#### Source material:
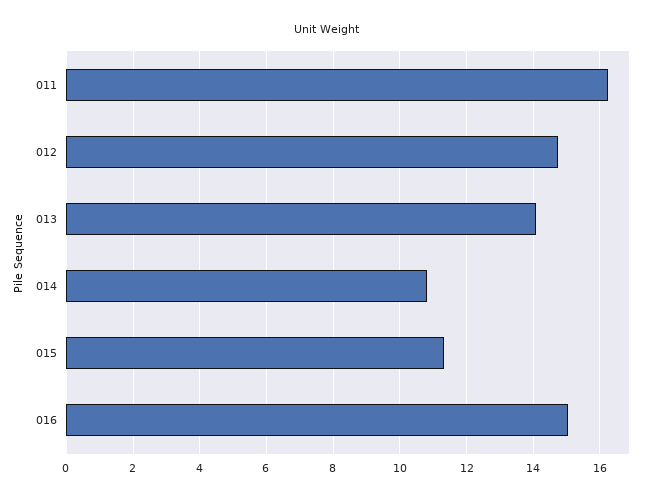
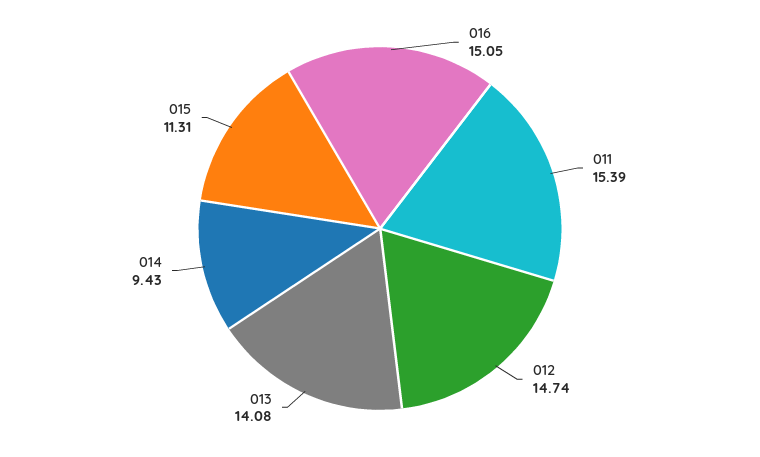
  {
-   "011": 16.2,
+   "011": 15.39,
    "012": 14.74,
    "013": 14.08,
-   "014": 10.8,
+   "014": 9.43,
    "015": 11.31,
    "016": 15.05
  }

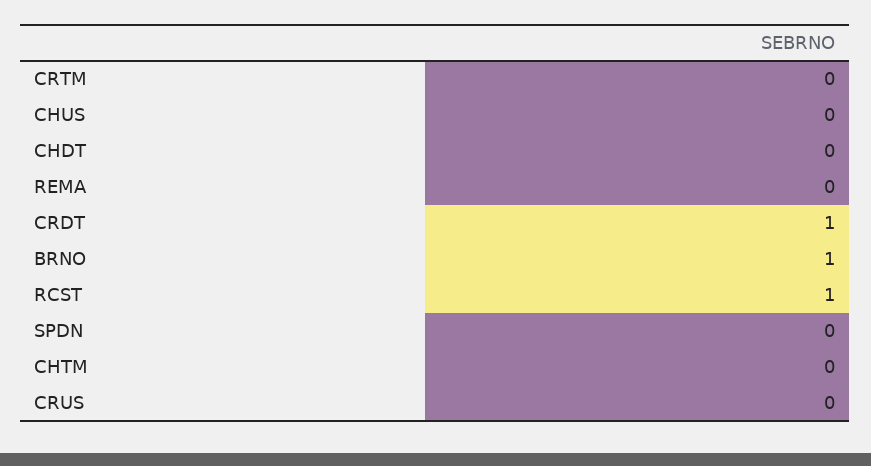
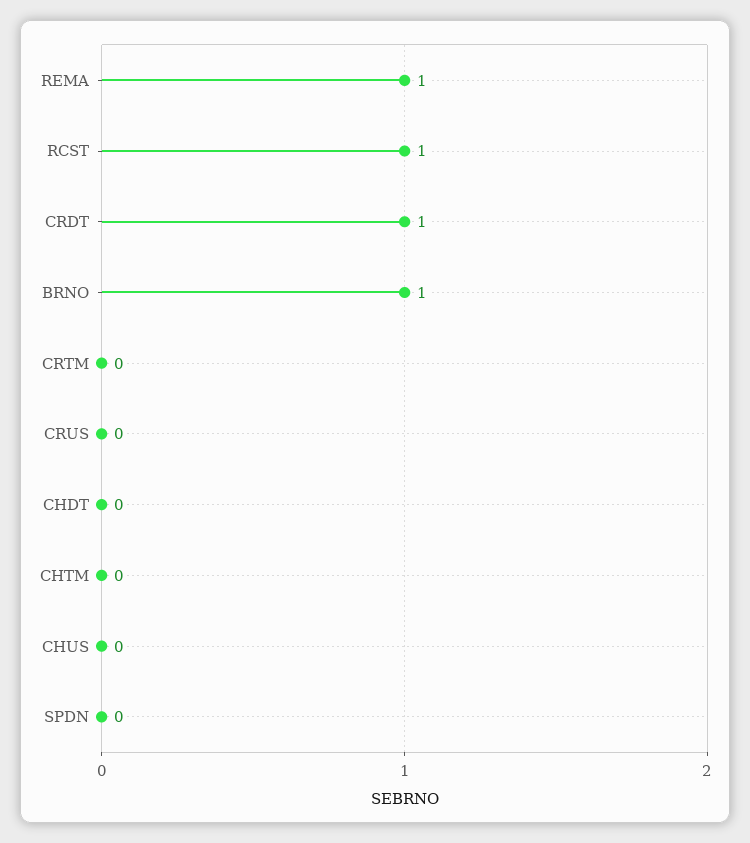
  {
    "CRTM": 0,
    "CHUS": 0,
    "CHDT": 0,
-   "REMA": 0,
+   "REMA": 1,
    "CRDT": 1,
    "BRNO": 1,
    "RCST": 1,
    "SPDN": 0,
    "CHTM": 0,
    "CRUS": 0
  }

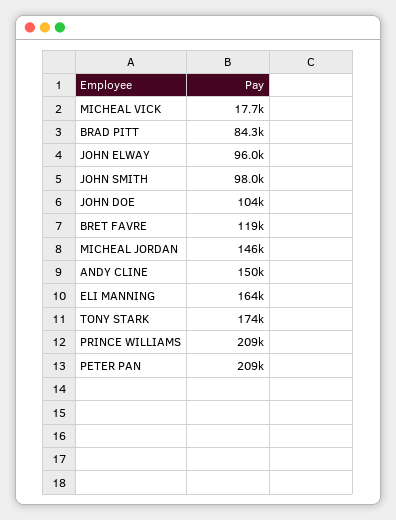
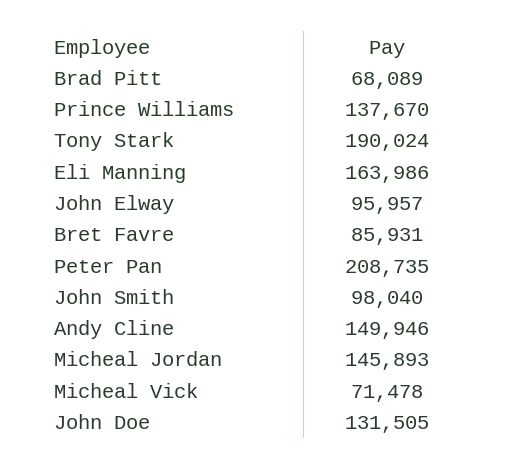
  {
-   "MICHEAL VICK": 17700,
+   "MICHEAL VICK": 71478,
-   "BRAD PITT": 84300,
+   "BRAD PITT": 68089,
    "JOHN ELWAY": 95957,
    "JOHN SMITH": 98040,
-   "JOHN DOE": 104000,
+   "JOHN DOE": 131505,
-   "BRET FAVRE": 119000,
+   "BRET FAVRE": 85931,
    "MICHEAL JORDAN": 145893,
    "ANDY CLINE": 149946,
    "ELI MANNING": 163986,
-   "TONY STARK": 174000,
+   "TONY STARK": 190024,
-   "PRINCE WILLIAMS": 209000,
+   "PRINCE WILLIAMS": 137670,
    "PETER PAN": 208735
  }

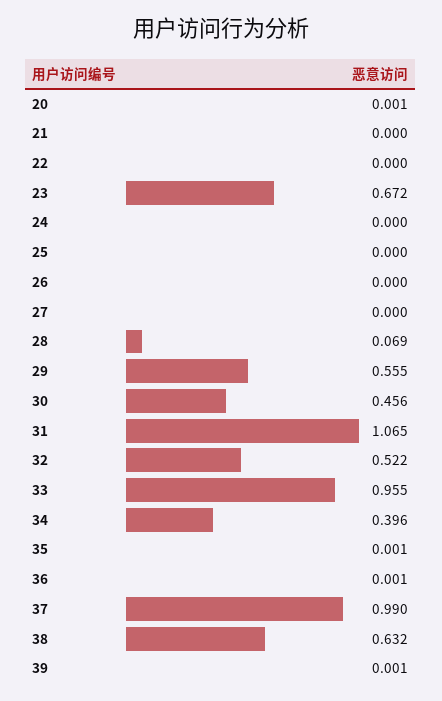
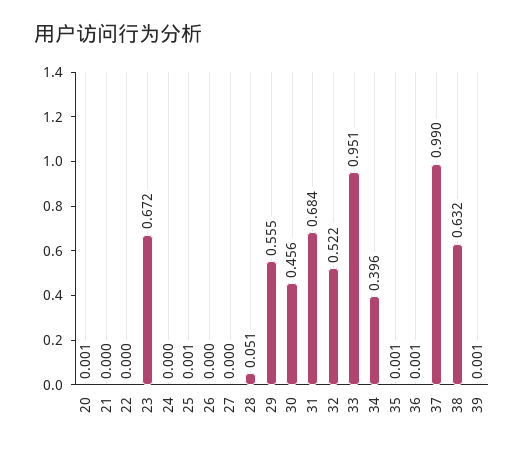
  {
    "20": 0.001,
    "21": 0,
    "22": 0,
    "23": 0.672,
    "24": 0,
-   "25": 0,
+   "25": 0.001,
    "26": 0,
    "27": 0,
-   "28": 0.069,
+   "28": 0.051,
    "29": 0.555,
    "30": 0.456,
-   "31": 1.065,
+   "31": 0.684,
    "32": 0.522,
-   "33": 0.955,
+   "33": 0.951,
    "34": 0.396,
    "35": 0.001,
    "36": 0.001,
    "37": 0.99,
    "38": 0.632,
    "39": 0.001
  }

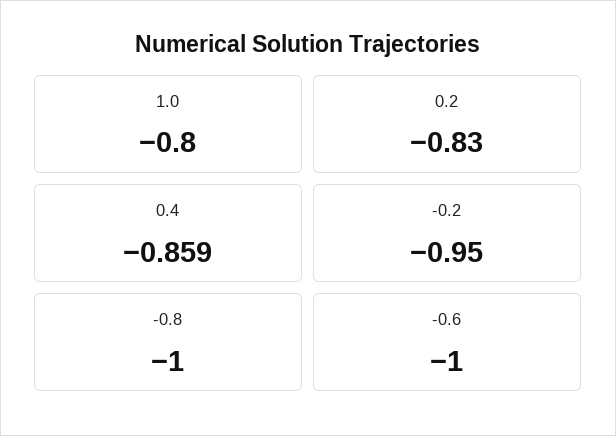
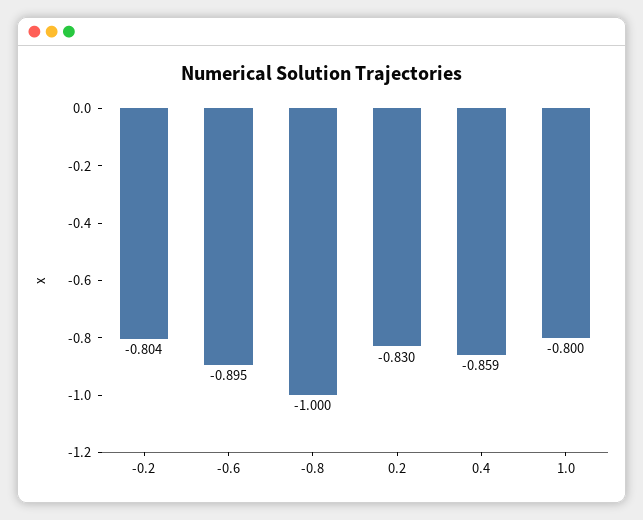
  {
    "1.0": -0.8,
    "0.2": -0.83,
    "0.4": -0.859,
-   "-0.2": -0.95,
+   "-0.2": -0.804,
    "-0.8": -1,
-   "-0.6": -1
+   "-0.6": -0.895
  }

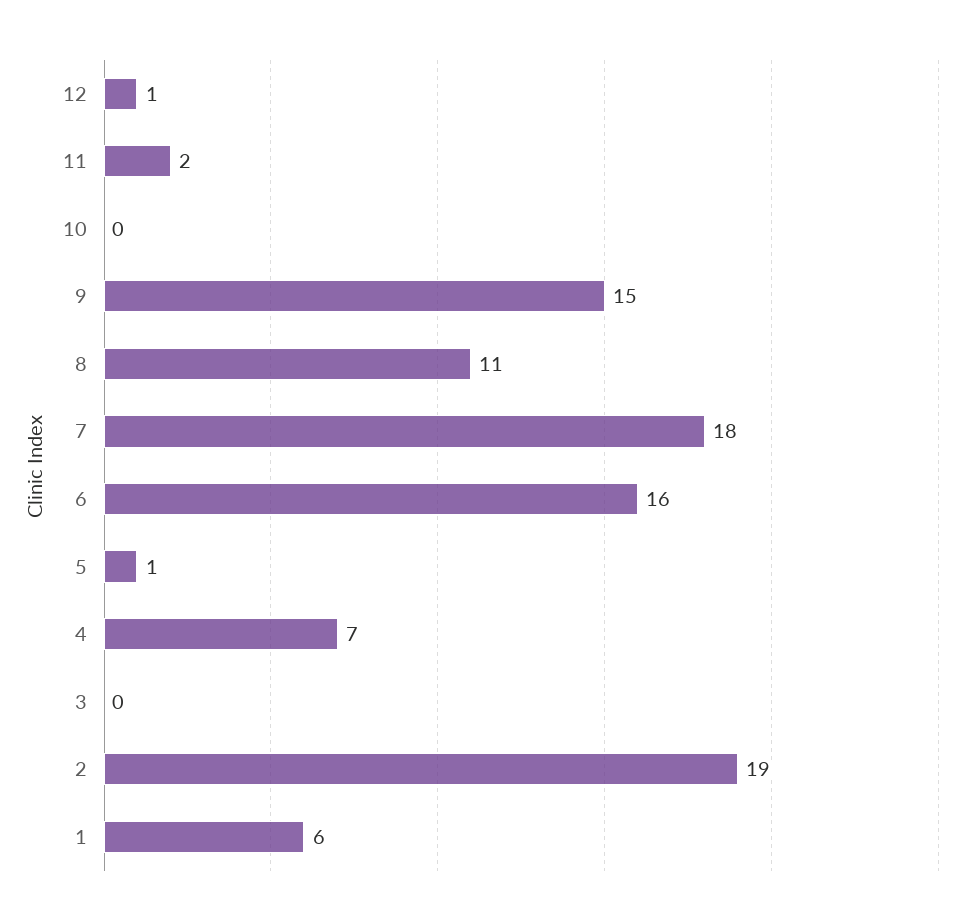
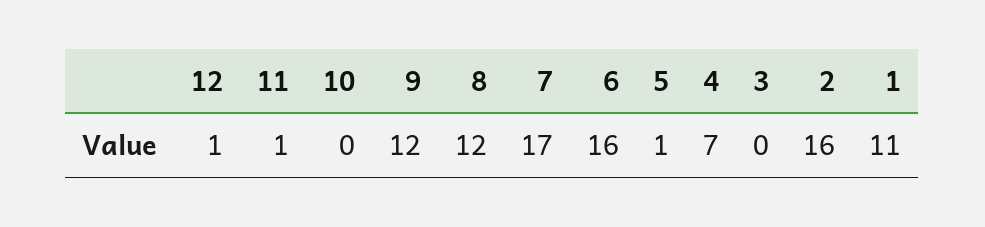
  {
    "12": 1,
-   "11": 2,
+   "11": 1,
    "10": 0,
-   "9": 15,
+   "9": 12,
-   "8": 11,
+   "8": 12,
-   "7": 18,
+   "7": 17,
    "6": 16,
    "5": 1,
    "4": 7,
    "3": 0,
-   "2": 19,
+   "2": 16,
-   "1": 6
+   "1": 11
  }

#### Aim of the task:
I'd like the data above duplicated exactly, with no pictures included.

#### Exercise output:
  {
-   "011": 16.2,
+   "011": 15.39,
    "012": 14.74,
    "013": 14.08,
-   "014": 10.8,
+   "014": 9.43,
    "015": 11.31,
    "016": 15.05
  }

  {
    "CRTM": 0,
    "CHUS": 0,
    "CHDT": 0,
-   "REMA": 0,
+   "REMA": 1,
    "CRDT": 1,
    "BRNO": 1,
    "RCST": 1,
    "SPDN": 0,
    "CHTM": 0,
    "CRUS": 0
  }

  {
-   "MICHEAL VICK": 17700,
+   "MICHEAL VICK": 71478,
-   "BRAD PITT": 84300,
+   "BRAD PITT": 68089,
    "JOHN ELWAY": 95957,
    "JOHN SMITH": 98040,
-   "JOHN DOE": 104000,
+   "JOHN DOE": 131505,
-   "BRET FAVRE": 119000,
+   "BRET FAVRE": 85931,
    "MICHEAL JORDAN": 145893,
    "ANDY CLINE": 149946,
    "ELI MANNING": 163986,
-   "TONY STARK": 174000,
+   "TONY STARK": 190024,
-   "PRINCE WILLIAMS": 209000,
+   "PRINCE WILLIAMS": 137670,
    "PETER PAN": 208735
  }

  {
    "20": 0.001,
    "21": 0,
    "22": 0,
    "23": 0.672,
    "24": 0,
-   "25": 0,
+   "25": 0.001,
    "26": 0,
    "27": 0,
-   "28": 0.069,
+   "28": 0.051,
    "29": 0.555,
    "30": 0.456,
-   "31": 1.065,
+   "31": 0.684,
    "32": 0.522,
-   "33": 0.955,
+   "33": 0.951,
    "34": 0.396,
    "35": 0.001,
    "36": 0.001,
    "37": 0.99,
    "38": 0.632,
    "39": 0.001
  }

  {
    "1.0": -0.8,
    "0.2": -0.83,
    "0.4": -0.859,
-   "-0.2": -0.95,
+   "-0.2": -0.804,
    "-0.8": -1,
-   "-0.6": -1
+   "-0.6": -0.895
  }

  {
    "12": 1,
-   "11": 2,
+   "11": 1,
    "10": 0,
-   "9": 15,
+   "9": 12,
-   "8": 11,
+   "8": 12,
-   "7": 18,
+   "7": 17,
    "6": 16,
    "5": 1,
    "4": 7,
    "3": 0,
-   "2": 19,
+   "2": 16,
-   "1": 6
+   "1": 11
  }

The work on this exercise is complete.